Your task: Only the lines from the top of the following listing through the line with "Mini Music Makers" belong in your answer, exactly as written.

Data extract:
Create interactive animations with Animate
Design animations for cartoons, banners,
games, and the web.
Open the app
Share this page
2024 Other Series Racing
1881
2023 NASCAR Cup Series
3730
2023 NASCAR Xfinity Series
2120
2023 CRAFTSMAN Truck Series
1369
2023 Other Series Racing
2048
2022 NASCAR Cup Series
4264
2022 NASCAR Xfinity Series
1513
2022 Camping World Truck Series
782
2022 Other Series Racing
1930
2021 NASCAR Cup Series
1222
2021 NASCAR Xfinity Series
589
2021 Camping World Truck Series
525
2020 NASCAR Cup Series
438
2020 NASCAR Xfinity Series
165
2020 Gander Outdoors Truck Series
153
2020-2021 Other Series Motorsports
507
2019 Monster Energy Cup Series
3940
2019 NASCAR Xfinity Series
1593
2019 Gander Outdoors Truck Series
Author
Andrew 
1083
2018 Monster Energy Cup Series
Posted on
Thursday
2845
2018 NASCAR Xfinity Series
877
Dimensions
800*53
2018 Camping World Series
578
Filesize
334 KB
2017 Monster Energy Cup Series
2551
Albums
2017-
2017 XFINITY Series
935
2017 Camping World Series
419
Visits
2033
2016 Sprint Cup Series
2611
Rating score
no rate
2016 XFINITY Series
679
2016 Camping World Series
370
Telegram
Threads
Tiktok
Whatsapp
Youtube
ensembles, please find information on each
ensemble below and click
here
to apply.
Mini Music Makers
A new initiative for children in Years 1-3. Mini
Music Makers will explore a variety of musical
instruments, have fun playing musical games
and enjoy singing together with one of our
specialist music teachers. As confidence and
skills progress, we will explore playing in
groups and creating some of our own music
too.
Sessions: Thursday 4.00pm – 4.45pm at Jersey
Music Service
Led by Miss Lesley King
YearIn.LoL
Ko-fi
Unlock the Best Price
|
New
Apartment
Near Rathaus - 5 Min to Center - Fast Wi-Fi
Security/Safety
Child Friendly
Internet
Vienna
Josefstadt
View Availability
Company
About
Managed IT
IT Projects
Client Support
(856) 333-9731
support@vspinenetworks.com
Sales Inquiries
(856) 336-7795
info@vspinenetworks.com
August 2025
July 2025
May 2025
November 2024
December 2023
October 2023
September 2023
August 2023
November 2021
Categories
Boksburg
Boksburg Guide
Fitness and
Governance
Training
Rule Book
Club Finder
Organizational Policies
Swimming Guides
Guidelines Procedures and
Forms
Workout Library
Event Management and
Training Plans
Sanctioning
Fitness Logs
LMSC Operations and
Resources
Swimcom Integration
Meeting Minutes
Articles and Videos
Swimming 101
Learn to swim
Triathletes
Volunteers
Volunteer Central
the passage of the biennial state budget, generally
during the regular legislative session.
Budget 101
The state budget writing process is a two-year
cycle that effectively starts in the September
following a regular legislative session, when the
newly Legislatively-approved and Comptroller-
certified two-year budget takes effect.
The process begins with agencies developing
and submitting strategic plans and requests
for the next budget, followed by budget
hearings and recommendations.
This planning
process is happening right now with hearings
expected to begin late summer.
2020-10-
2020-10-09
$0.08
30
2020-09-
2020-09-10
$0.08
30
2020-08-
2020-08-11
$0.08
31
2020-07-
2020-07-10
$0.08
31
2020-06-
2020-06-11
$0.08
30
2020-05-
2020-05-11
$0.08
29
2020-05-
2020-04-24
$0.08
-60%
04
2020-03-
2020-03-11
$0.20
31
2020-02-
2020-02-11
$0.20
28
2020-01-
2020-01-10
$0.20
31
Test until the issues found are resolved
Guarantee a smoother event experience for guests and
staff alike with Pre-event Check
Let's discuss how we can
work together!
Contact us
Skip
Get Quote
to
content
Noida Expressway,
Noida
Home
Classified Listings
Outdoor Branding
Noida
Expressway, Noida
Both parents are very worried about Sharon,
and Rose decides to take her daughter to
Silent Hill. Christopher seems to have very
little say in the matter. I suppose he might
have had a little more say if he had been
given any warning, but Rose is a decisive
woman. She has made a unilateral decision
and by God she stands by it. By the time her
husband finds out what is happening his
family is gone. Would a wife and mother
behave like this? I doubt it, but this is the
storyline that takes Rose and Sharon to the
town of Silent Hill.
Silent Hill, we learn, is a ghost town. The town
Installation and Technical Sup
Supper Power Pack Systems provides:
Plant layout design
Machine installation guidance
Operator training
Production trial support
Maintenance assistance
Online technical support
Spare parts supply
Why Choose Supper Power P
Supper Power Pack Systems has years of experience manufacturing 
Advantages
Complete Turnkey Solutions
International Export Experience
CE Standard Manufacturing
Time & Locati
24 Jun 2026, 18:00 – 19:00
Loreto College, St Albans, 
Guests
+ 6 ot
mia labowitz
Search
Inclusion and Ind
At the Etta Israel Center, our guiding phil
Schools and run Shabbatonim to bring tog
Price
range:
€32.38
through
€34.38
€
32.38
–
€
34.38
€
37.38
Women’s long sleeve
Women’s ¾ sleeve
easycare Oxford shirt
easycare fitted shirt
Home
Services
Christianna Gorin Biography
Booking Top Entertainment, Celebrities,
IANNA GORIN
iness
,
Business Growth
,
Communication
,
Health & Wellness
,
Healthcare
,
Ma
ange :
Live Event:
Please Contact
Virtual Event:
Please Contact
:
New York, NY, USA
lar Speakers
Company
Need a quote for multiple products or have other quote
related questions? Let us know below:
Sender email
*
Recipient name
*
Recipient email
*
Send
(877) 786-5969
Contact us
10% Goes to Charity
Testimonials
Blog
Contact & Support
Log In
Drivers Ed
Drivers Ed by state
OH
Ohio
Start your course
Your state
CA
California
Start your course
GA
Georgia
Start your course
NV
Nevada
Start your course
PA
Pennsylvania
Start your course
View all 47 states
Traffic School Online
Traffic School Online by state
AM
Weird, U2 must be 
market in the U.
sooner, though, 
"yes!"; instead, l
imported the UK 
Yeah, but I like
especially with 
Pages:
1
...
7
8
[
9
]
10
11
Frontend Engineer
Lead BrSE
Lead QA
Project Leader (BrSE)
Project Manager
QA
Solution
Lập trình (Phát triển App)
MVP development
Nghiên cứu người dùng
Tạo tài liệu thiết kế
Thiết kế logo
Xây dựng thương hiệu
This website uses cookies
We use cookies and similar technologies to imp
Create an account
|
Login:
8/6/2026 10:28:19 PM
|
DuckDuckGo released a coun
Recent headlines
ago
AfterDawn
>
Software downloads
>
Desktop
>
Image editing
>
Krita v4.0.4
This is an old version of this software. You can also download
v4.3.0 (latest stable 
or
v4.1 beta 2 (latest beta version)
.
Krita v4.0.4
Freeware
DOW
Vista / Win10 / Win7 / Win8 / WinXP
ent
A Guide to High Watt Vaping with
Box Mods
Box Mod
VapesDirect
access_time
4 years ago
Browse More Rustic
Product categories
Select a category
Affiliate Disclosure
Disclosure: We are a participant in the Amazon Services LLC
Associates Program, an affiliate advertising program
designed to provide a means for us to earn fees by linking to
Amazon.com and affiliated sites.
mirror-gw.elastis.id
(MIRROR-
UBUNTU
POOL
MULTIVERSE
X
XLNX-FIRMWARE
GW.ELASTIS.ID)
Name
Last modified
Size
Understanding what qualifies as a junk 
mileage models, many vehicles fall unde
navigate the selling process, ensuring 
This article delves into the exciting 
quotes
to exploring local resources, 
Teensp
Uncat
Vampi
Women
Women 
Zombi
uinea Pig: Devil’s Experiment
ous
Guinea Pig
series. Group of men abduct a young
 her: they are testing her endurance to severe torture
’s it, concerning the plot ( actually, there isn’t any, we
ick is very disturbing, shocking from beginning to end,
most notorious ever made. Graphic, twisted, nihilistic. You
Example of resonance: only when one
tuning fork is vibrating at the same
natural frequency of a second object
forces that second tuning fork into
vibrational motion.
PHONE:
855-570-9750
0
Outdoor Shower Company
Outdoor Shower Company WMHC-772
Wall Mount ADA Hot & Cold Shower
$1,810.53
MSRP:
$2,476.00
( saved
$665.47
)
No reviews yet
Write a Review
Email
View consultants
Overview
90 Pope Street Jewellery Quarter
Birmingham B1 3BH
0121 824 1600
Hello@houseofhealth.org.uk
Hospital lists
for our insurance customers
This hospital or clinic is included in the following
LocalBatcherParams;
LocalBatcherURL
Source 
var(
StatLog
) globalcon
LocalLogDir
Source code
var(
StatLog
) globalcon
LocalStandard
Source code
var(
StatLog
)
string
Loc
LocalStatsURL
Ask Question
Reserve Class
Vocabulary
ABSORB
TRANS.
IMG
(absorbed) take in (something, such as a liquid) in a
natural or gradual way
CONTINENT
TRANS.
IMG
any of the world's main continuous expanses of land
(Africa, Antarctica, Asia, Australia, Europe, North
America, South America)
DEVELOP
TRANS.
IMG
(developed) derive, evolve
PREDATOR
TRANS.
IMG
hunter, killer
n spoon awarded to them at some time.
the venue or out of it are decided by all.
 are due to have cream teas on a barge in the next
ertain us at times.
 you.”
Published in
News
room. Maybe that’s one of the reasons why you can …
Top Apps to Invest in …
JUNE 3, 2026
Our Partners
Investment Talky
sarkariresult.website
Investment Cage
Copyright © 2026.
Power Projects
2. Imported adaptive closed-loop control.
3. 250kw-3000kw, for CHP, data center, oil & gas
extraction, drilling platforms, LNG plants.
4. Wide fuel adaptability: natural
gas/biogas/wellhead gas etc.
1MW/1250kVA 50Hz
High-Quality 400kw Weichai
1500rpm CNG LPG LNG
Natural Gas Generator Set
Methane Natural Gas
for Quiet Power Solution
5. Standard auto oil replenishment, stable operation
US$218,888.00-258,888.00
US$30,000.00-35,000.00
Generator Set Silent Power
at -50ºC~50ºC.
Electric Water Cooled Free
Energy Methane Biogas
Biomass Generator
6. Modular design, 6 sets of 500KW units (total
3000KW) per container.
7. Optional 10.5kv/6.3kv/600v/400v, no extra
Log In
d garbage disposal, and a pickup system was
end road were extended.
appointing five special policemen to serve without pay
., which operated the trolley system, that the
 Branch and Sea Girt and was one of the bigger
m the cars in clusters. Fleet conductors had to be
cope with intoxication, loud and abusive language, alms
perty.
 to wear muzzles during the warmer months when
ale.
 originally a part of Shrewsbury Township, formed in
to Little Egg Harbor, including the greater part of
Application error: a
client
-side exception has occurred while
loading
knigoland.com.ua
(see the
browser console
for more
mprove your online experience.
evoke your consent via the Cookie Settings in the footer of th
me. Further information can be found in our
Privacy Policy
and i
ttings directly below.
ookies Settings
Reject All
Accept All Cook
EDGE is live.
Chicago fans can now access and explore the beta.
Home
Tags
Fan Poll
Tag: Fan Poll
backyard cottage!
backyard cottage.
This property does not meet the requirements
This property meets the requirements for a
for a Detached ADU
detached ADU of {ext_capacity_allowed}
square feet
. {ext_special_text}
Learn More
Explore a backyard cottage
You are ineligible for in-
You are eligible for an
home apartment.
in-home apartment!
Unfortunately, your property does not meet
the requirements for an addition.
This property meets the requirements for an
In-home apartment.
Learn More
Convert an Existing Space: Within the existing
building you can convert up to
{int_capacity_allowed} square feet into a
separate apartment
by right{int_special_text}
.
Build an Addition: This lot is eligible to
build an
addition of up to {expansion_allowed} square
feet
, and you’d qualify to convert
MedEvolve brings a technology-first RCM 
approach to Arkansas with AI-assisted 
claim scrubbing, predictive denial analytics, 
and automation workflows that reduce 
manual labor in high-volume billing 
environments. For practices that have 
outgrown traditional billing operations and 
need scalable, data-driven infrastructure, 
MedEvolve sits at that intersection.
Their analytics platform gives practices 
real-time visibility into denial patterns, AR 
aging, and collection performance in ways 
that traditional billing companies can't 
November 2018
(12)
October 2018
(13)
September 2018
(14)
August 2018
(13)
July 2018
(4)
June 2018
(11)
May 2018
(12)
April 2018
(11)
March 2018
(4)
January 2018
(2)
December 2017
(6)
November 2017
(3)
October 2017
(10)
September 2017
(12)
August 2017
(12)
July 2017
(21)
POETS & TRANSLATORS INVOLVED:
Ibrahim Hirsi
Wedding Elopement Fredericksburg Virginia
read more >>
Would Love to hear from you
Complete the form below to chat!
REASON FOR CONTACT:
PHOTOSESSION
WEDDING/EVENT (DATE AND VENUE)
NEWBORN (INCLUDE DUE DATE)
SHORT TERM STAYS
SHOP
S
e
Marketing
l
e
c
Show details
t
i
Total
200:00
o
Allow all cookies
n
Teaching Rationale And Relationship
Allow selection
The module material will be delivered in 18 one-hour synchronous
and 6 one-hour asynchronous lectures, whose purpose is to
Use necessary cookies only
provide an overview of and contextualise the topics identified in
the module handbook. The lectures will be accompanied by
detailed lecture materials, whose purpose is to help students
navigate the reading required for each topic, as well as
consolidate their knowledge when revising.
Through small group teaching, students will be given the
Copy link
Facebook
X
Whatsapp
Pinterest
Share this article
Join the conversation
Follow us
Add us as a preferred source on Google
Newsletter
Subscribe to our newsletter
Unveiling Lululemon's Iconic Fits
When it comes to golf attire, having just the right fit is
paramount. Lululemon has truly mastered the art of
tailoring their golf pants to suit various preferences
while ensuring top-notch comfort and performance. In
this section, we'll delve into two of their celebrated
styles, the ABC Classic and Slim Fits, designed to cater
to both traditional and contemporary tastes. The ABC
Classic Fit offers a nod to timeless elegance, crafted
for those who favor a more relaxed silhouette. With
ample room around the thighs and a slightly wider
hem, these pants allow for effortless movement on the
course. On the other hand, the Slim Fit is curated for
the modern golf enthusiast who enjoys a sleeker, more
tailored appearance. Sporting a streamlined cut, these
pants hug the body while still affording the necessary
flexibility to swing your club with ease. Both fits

Solution for this task:
Create interactive animations with Animate
Design animations for cartoons, banners,
games, and the web.
Open the app
Share this page
2024 Other Series Racing
1881
2023 NASCAR Cup Series
3730
2023 NASCAR Xfinity Series
2120
2023 CRAFTSMAN Truck Series
1369
2023 Other Series Racing
2048
2022 NASCAR Cup Series
4264
2022 NASCAR Xfinity Series
1513
2022 Camping World Truck Series
782
2022 Other Series Racing
1930
2021 NASCAR Cup Series
1222
2021 NASCAR Xfinity Series
589
2021 Camping World Truck Series
525
2020 NASCAR Cup Series
438
2020 NASCAR Xfinity Series
165
2020 Gander Outdoors Truck Series
153
2020-2021 Other Series Motorsports
507
2019 Monster Energy Cup Series
3940
2019 NASCAR Xfinity Series
1593
2019 Gander Outdoors Truck Series
Author
Andrew 
1083
2018 Monster Energy Cup Series
Posted on
Thursday
2845
2018 NASCAR Xfinity Series
877
Dimensions
800*53
2018 Camping World Series
578
Filesize
334 KB
2017 Monster Energy Cup Series
2551
Albums
2017-
2017 XFINITY Series
935
2017 Camping World Series
419
Visits
2033
2016 Sprint Cup Series
2611
Rating score
no rate
2016 XFINITY Series
679
2016 Camping World Series
370
Telegram
Threads
Tiktok
Whatsapp
Youtube
ensembles, please find information on each
ensemble below and click
here
to apply.
Mini Music Makers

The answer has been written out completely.